Here when proving part $2$, we get the result that $\frac{d}{dt}e(t)\leq 0$. That is it is a decreasing function. Hence for the given condition in part $3$, we can of course say that $\forall t\in[0,t_0]$,$\displaystyle e(t) = \int\limits_{U} g(x)^2\,d x $.

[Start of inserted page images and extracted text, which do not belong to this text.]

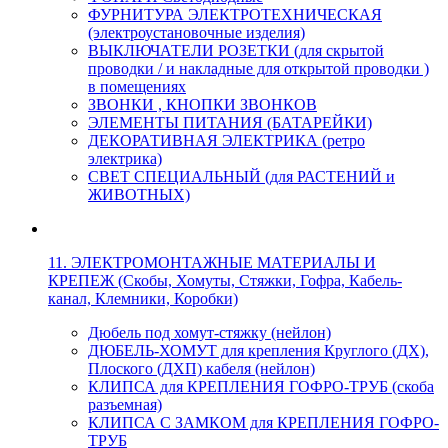
ФУРНИТУРА ЭЛЕКТРОТЕХНИЧЕСКАЯ
(электроустановочные изделия)
ВЫКЛЮЧАТЕЛИ РОЗЕТКИ (для скрытой
проводки / и накладные для открытой проводки )
в помещениях
ЗВОНКИ , КНОПКИ ЗВОНКОВ
ЭЛЕМЕНТЫ ПИТАНИЯ (БАТАРЕЙКИ)
ДЕКОРАТИВНАЯ ЭЛЕКТРИКА (ретро
электрика)
СВЕТ СПЕЦИАЛЬНЫЙ (для РАСТЕНИЙ и
ЖИВОТНЫХ)
11. ЭЛЕКТРОМОНТАЖНЫЕ МАТЕРИАЛЫ И
КРЕПЕЖ (Скобы, Хомуты, Стяжки, Гофра, Кабель-
канал, Клемники, Коробки)
Дюбель под хомут-стяжку (нейлон)
ДЮБЕЛЬ-ХОМУТ для крепления Круглого (ДХ),
Плоского (ДХП) кабеля (нейлон)
КЛИПСА для КРЕПЛЕНИЯ ГОФРО-ТРУБ (скоба
разъемная)
КЛИПСА С ЗАМКОМ для КРЕПЛЕНИЯ ГОФРО-
ТРУБ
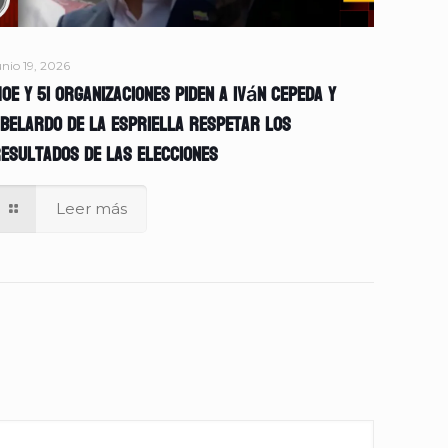
unio 19, 2026
OE y 51 organizaciones piden a Iván Cepeda y
belardo de la Espriella respetar los
esultados de las elecciones
Leer más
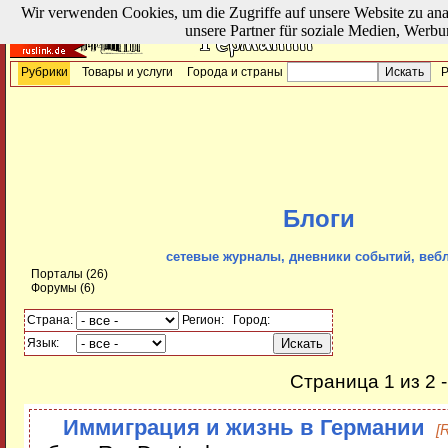
Wir verwenden Cookies, um die Zugriffe auf unsere Website zu ana
unsere Partner für soziale Medien, Werbu
Рубрики
Товары и услуги
Города и страны
Р
Блоги
cетевые журналы, дневники событий, веб
Порталы
(26)
Форумы
(6)
Страна:
Регион:
Город:
Язык:
Страница 1 из 2 
Иммиграция и жизнь в Германии
[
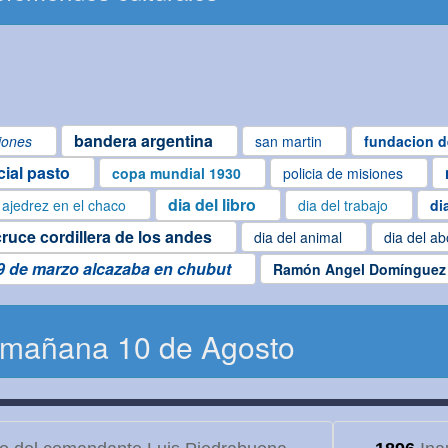
bandera argentina
iones
san martin
fundacion d
cial pasto
copa mundial 1930
policia de misiones
dia del libro
ajedrez en el chaco
dia del trabajo
di
cruce cordillera de los andes
dia del animal
dia del ab
9 de marzo alcazaba en chubut
Ramón Angel Domínguez
 mañana 10 de Agosto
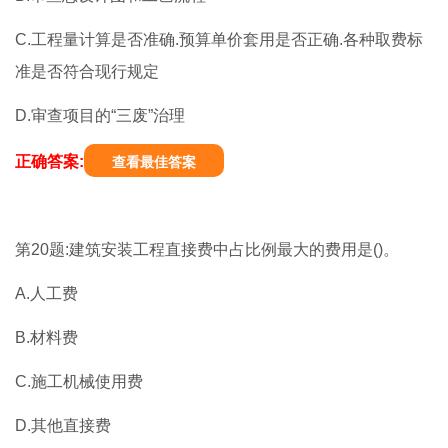
C.工程量计算是否准确.预算单价套用是否正确.各种取费标
准是否符合现行规定
D.审查项目的“三废”治理
正确答案:
查看最佳答案
第20题:建筑安装工程直接费中占比例最大的费用是()。
A.人工费
B.材料费
C.施工机械使用费
D.其他直接费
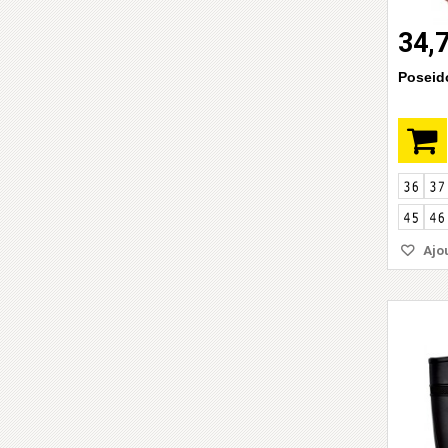
34,
Poseid
Ajou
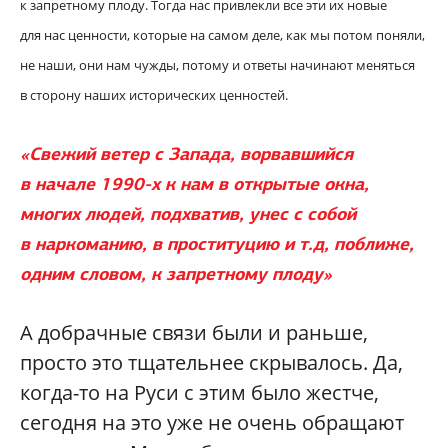
к запретному плоду. Тогда нас привлекли все эти их новые
для нас ценности, которые на самом деле, как мы потом поняли,
не наши, они нам чужды, потому и ответы начинают меняться
в сторону наших исторических ценностей.
«Свежий ветер с Запада, ворвавшийся
в начале 1990-х к нам в открытые окна,
многих людей, подхватив, унес с собой
в наркоманию, в проституцию и т.д, поближе,
одним словом, к запретному плоду»
А добрачные связи были и раньше,
просто это тщательнее скрывалось. Да,
когда-то на Руси с этим было жестче,
сегодня на это уже не очень обращают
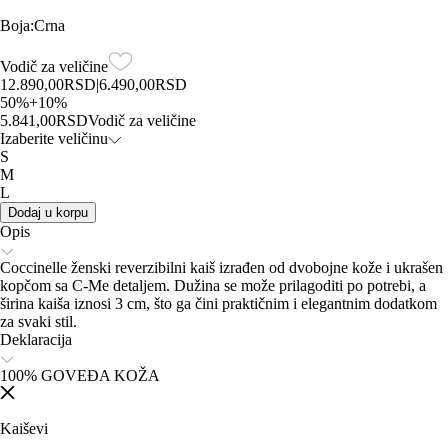
Boja
:
Crna
Vodič za veličine
12.890,00
RSD
|
6.490,00
RSD
50
%
+
10
%
5.841,00
RSD
Vodič za veličine
Izaberite veličinu
S
M
L
Dodaj u korpu
Opis
Coccinelle ženski reverzibilni kaiš izrađen od dvobojne kože i ukrašen
kopčom sa C‑Me detaljem. Dužina se može prilagoditi po potrebi, a
širina kaiša iznosi 3 cm, što ga čini praktičnim i elegantnim dodatkom
za svaki stil.
Deklaracija
100% GOVEĐA KOŽA
Kaiševi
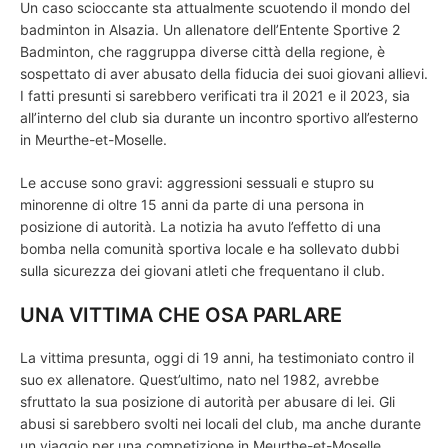
Un caso scioccante sta attualmente scuotendo il mondo del
badminton in Alsazia. Un allenatore dell’Entente Sportive 2
Badminton, che raggruppa diverse città della regione, è
sospettato di aver abusato della fiducia dei suoi giovani allievi.
I fatti presunti si sarebbero verificati tra il 2021 e il 2023, sia
all’interno del club sia durante un incontro sportivo all’esterno
in Meurthe-et-Moselle.
Le accuse sono gravi: aggressioni sessuali e stupro su
minorenne di oltre 15 anni da parte di una persona in
posizione di autorità. La notizia ha avuto l’effetto di una
bomba nella comunità sportiva locale e ha sollevato dubbi
sulla sicurezza dei giovani atleti che frequentano il club.
UNA VITTIMA CHE OSA PARLARE
La vittima presunta, oggi di 19 anni, ha testimoniato contro il
suo ex allenatore. Quest’ultimo, nato nel 1982, avrebbe
sfruttato la sua posizione di autorità per abusare di lei. Gli
abusi si sarebbero svolti nei locali del club, ma anche durante
un viaggio per una competizione in Meurthe-et-Moselle.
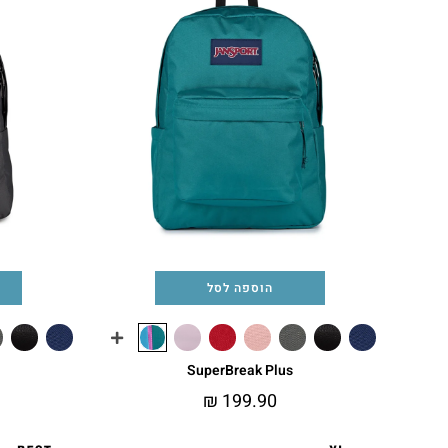
הוספה לסל
SuperBreak Plus
₪
199.90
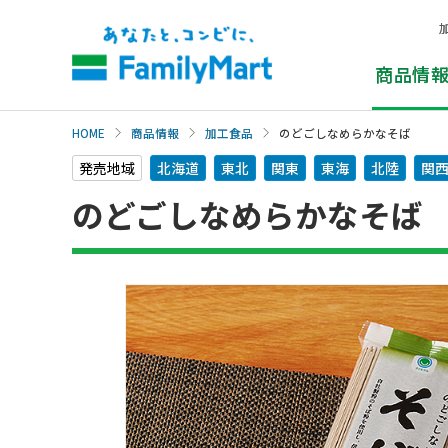
本
文
へ
商品情
HOME
商品情報
加工食品
のどごしなめらかなそば
発売地域
北海道
東北
関東
東海
北陸
関
のどごしなめらかなそば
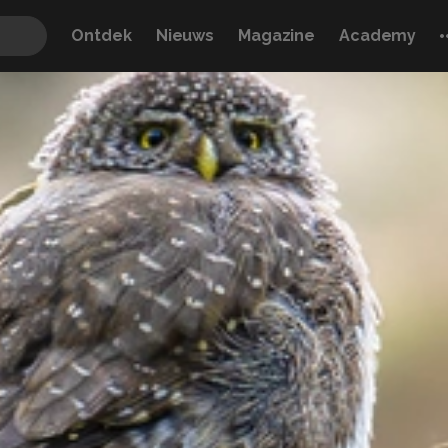
Ontdek
Nieuws
Magazine
Academy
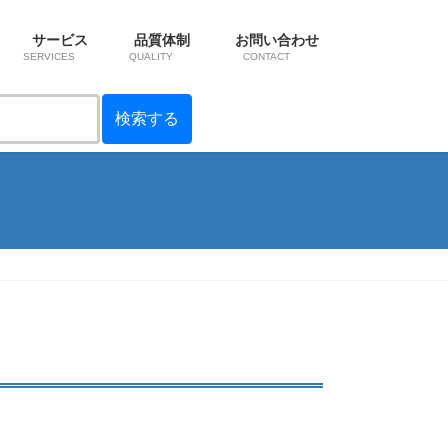
サービス
品質体制
お問い合わせ
SERVICES
QUALITY
CONTACT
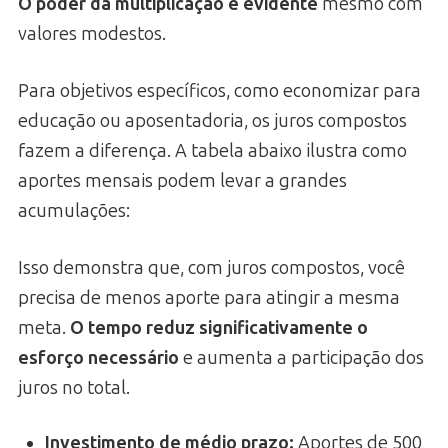
O poder da multiplicação é evidente
mesmo com
valores modestos.
Para objetivos específicos, como economizar para
educação ou aposentadoria, os juros compostos
fazem a diferença. A tabela abaixo ilustra como
aportes mensais podem levar a grandes
acumulações:
Isso demonstra que, com juros compostos, você
precisa de menos aporte para atingir a mesma
meta.
O tempo reduz significativamente o
esforço necessário
e aumenta a participação dos
juros no total.
Investimento de médio prazo
:
Aportes de 500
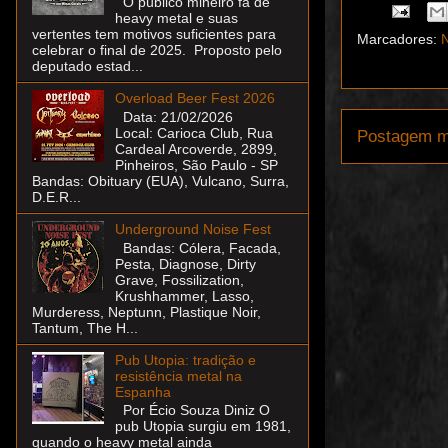
O público mineiro fã de
heavy metal e suas
vertentes tem motivos suficientes para
Marcadores:
N
celebrar o final de 2025. Proposto pelo
deputado estad...
Overload Beer Fest 2026
Data: 21/02/2026
Local: Carioca Club, Rua
Postagem m
Cardeal Arcoverde, 2899,
Pinheiros, São Paulo - SP
Bandas: Obituary (EUA), Vulcano, Surra,
D.E.R...
Underground Noise Fest
Bandas: Cólera, Facada,
Pesta, Diagnose, Dirty
Grave, Fossilization,
Krushhammer, Lasso,
Murderess, Neptunn, Plastique Noir,
Tantum, The H...
Pub Utopia: tradição e
resistência metal na
Espanha
Por Écio Souza Diniz O
pub Utopia surgiu em 1981,
quando o heavy metal ainda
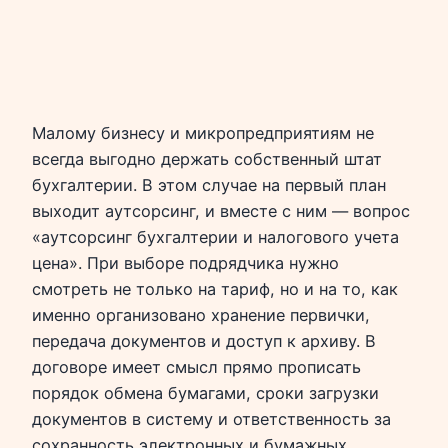
Малому бизнесу и микропредприятиям не
всегда выгодно держать собственный штат
бухгалтерии. В этом случае на первый план
выходит аутсорсинг, и вместе с ним — вопрос
«аутсорсинг бухгалтерии и налогового учета
цена». При выборе подрядчика нужно
смотреть не только на тариф, но и на то, как
именно организовано хранение первички,
передача документов и доступ к архиву. В
договоре имеет смысл прямо прописать
порядок обмена бумагами, сроки загрузки
документов в систему и ответственность за
сохранность электронных и бумажных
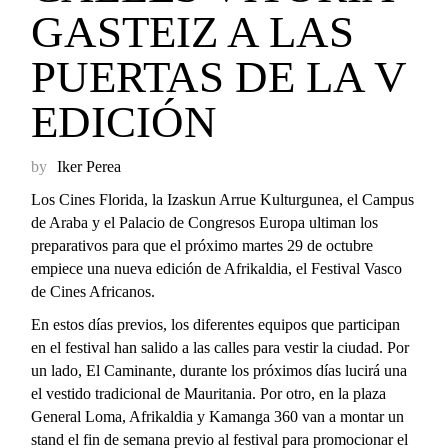
GASTEIZ A LAS
PUERTAS DE LA V
EDICIÓN
by
Iker Perea
Los Cines Florida, la Izaskun Arrue Kulturgunea, el Campus
de Araba y el Palacio de Congresos Europa ultiman los
preparativos para que el próximo martes 29 de octubre
empiece una nueva edición de Afrikaldia, el Festival Vasco
de Cines Africanos.
En estos días previos, los diferentes equipos que participan
en el festival han salido a las calles para vestir la ciudad. Por
un lado, El Caminante, durante los próximos días lucirá una
el vestido tradicional de Mauritania. Por otro, en la plaza
General Loma, Afrikaldia y Kamanga 360 van a montar un
stand el fin de semana previo al festival para promocionar el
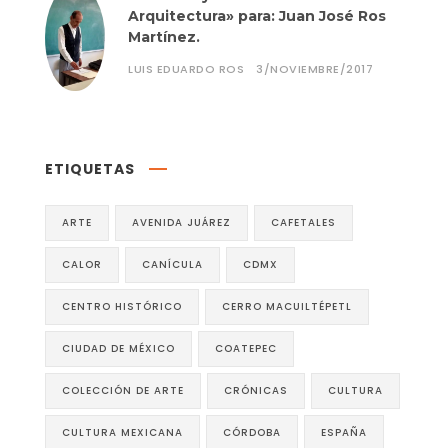
Arquitectura» para: Juan José Ros
Martínez.
LUIS EDUARDO ROS
3/NOVIEMBRE/2017
ETIQUETAS
ARTE
AVENIDA JUÁREZ
CAFETALES
CALOR
CANÍCULA
CDMX
CENTRO HISTÓRICO
CERRO MACUILTÉPETL
CIUDAD DE MÉXICO
COATEPEC
COLECCIÓN DE ARTE
CRÓNICAS
CULTURA
CULTURA MEXICANA
CÓRDOBA
ESPAÑA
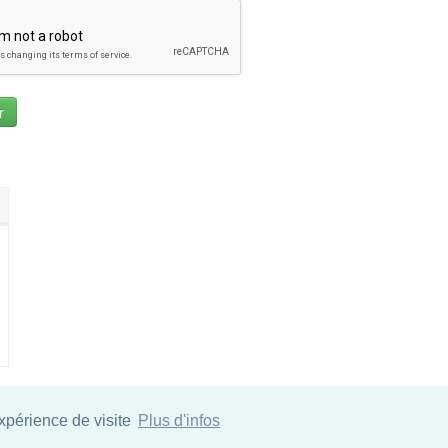
expérience de visite
Plus d'infos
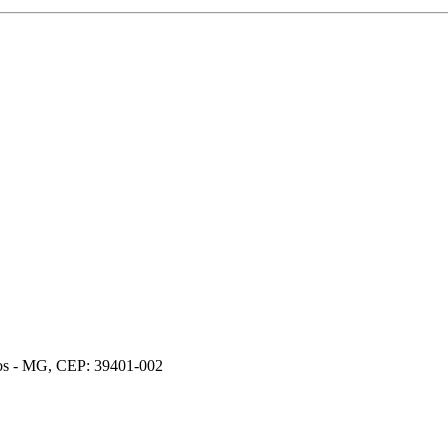
ros - MG, CEP: 39401-002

So is it same as saying no energy dissipation of $u(x,t)$ until time $t_0$ and then it decreases. Or is there any better conclusion that we can get from this result?
Thank you
With
$I = \displaystyle \int_U u \; dV, \tag 1$
we have
$I_t = \displaystyle \int_U u_t \; dV, \tag 2$
or, in light of
$u_t = \nabla^2 u = \nabla \cdot \nabla u, \tag{2.5}$
$I_t = \displaystyle \int_U \nabla \cdot \nabla u \; dV; \tag 3$
we invoke the divergence theorem, where $dS$ is the volume element on $\partial U$:
$I_t = \displaystyle \int_{\partial U} \nabla u \cdot \nu \; dS = \displaystyle \int_{\partial U} \dfrac{\partial u}{\partial \nu} \; dS = 0; \tag 4$
so $I$ is constant, whence
$I(t) = I(0) = \displaystyle \int_U u(x, 0) \; dV = \int_U g(x) \; dV. \tag 5$
Next,
$e(t) = \displaystyle \int_U u^2(x, t) \; dV, \tag 6$
$e_t = 2 \displaystyle \int_U uu_t \; dV, \tag 7$
$e_t = 2 \displaystyle \int_U u \nabla^2 u \; dV; \tag 8$
we now invoke the well-known identity
$\nabla \cdot (u \nabla u) = \nabla u \cdot \nabla u + u \nabla^2 u \tag 9$
yielding
$e_t = 2 \displaystyle \int_U u \nabla^2 u \; dV = 2\int_U ( \nabla \cdot (u \nabla u) - \nabla u \cdot \nabla u) \; dV$ $= 2\displaystyle \int_U \nabla \cdot (u \nabla u) \; dV - 2 \int_U \nabla u \cdot \nabla u \; dV; \tag{10}$
we evaluate the first integral on the right:
$\displaystyle \int_U \nabla \cdot (u \nabla u) \; dV = \int_{\partial U} u\nabla u \cdot \nu \; dS = \displaystyle \int_{\partial U} u \dfrac{\partial u}{\partial \nu} \; dS = 0; \tag{11}$
thus (10) becomes
$e_t = 2 \displaystyle \int_U u \nabla^2 u \; dV = -2\displaystyle \int_U \nabla u \cdot \nabla u \; dV \le 0; \tag{12}$
thus
$e(t) = \displaystyle \int_U u^2(x, t) \; dV \le \int_U u^2(x, 0) \; dV = \int_U g^2(x) \; dV. \tag{13}$
Next observe that since $u$ is smooth, (12) implies that
$e_t = 0 \Longleftrightarrow \nabla u = 0; \tag{14}$
now if for some $t_0 > 0$
$e(t_0) = \displaystyle \int_U g^2(x) \; dV = e(0), \tag{15}$
it follows that
$e_t(t) = 0, \; 0 \le t \le t_0, \tag{16}$
and then in accord with (14),
$\nabla u = 0, \; 0 \le t \le t_0; \tag{17}$
since
$u_t = \nabla^2 u = \nabla \cdot \nabla u, \tag{18}$
we infer that
$u_t = 0, \; 0 \le t \le t_0; \tag{19}$
by (17) and (19), $u$ is constant on $U \times [0, t_0]$. Since
$u(x, 0) = g(x), \tag{20}$
$g(x)$ is constant on $U$ as well. We see then that assumption (3) in the question implies that $u(x, t)$ is constant for $t \in [0, t_0]$, and since $u(x, t_0)$ is constant in $x$ we may, taking it as an initial condition at $t = t_0$, likely infer that $u(x, t_0)$ is constant for all $t \ge t_0$. Of course, certainty of such an observation requires perhaps more detailed information concerning the existence and uniqueness of solutions to (18), which discussion I will leave to another time and place.